● Supplied text:
┄┄┄┄┄┄
The penny has finally dropped in some quarters, after only four or five decades of experience, that unfilled beds in hospitals are not necessarily a sign of inefficiency, any more than the absence of empty beds in hospitals is a sign of efficiency.
If the number of beds in my hospital were reduced by half, as in the past it was cut by two-thirds, all the beds would still be occupied all the time: there would be no loss of efficiency according to the old-style criterion. It would merely take twice as long for a patient to be admitted to a bed, that’s all.
But things are changing. According to the wreckers who inhabit the Department of Health, and who obviously believe in the concept of permanent revolution, we should measure efficiency differently: not by bed occupancy, which is far too crude a measure, but by the time emergency cases take to find what I hesitate to call their final resting place.
That is why my hospital is being offered £1m in extra funding per year if it succeeds in finding a bed within four hours for at least 90 per cent of the emergency cases arriving at its doors.
Any public servant will be able at once to see at least two possible ways to claim the prize. The first is to redefine what constitutes an emergency. If you reduce the number of emergencies, then it should be easier to find them beds within the required time. No doubt ways can also be found to slow down the passage of time: for example, by excluding the period during which patients wait for X-rays or blood tests and so forth.
No one should underestimate the creativity of the British bureaucrat when put to this kind of test.
The second of the two obvious possible ways to achieve the target is likely in practice to prove the more important, though it is not strictly in contradiction to the first: namely, to discharge patients after ever-briefer periods in hospital, or what the Americans pithily describe as “quicker but sicker”.
It is already the case that discharging patients before they have made a full recovery has certain statistical advantages to the hospital that follows this practice: when the patient returns with complications arising from his or her premature discharge, the hospital is able to claim that it has successfully treated not one, but two illnesses. It is all a little like the way votes were counted in Zambia in the days of President Kenneth Kaunda. But now the pressures on doctors to discharge patients too soon will increase yet further.
One might have supposed that the days of overfulfilment of the plan expired with the Soviet Union: but no, they survive in the National Health Service. Stakha-novite doctors who mercilessly discharge their patients before they are fully prepared for life in the outside world will become Heroes of NHS Labour and no doubt will receive medals, and perhaps even emoluments. Their pictures will be put on hospital noticeboards: this month’s Hero Discharger. Those who keep their patients too long, however, will be vilified, perhaps at hate sessions.
┄┄┄┄┄┄
● Task instructions:
1) In the passage on hospital efficiency, why does discharging patients before they have fully recovered give a hospital a statistical advantage? Answer in one to three sentences.
2) Reproduce the passage on hospital efficiency word for word, from "It is already" to "increase yet further.".

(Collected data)
┄┄┄┄┄┄
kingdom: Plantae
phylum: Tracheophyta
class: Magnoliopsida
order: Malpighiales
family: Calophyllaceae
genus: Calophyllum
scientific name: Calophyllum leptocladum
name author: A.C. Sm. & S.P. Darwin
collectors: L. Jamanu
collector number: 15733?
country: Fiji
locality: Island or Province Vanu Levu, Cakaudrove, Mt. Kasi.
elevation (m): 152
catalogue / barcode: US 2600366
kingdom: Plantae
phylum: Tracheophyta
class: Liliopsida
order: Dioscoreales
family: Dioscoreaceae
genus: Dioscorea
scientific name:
┄┄┄┄┄┄
● Per-task outputs:
1) When a patient who was discharged too early comes back with complications, the hospital can claim it has successfully treated two illnesses rather than one.

2)
It is already the case that discharging patients before they have made a full recovery has certain statistical advantages to the hospital that follows this practice: when the patient returns with complications arising from his or her premature discharge, the hospital is able to claim that it has successfully treated not one, but two illnesses. It is all a little like the way votes were counted in Zambia in the days of President Kenneth Kaunda. But now the pressures on doctors to discharge patients too soon will increase yet further.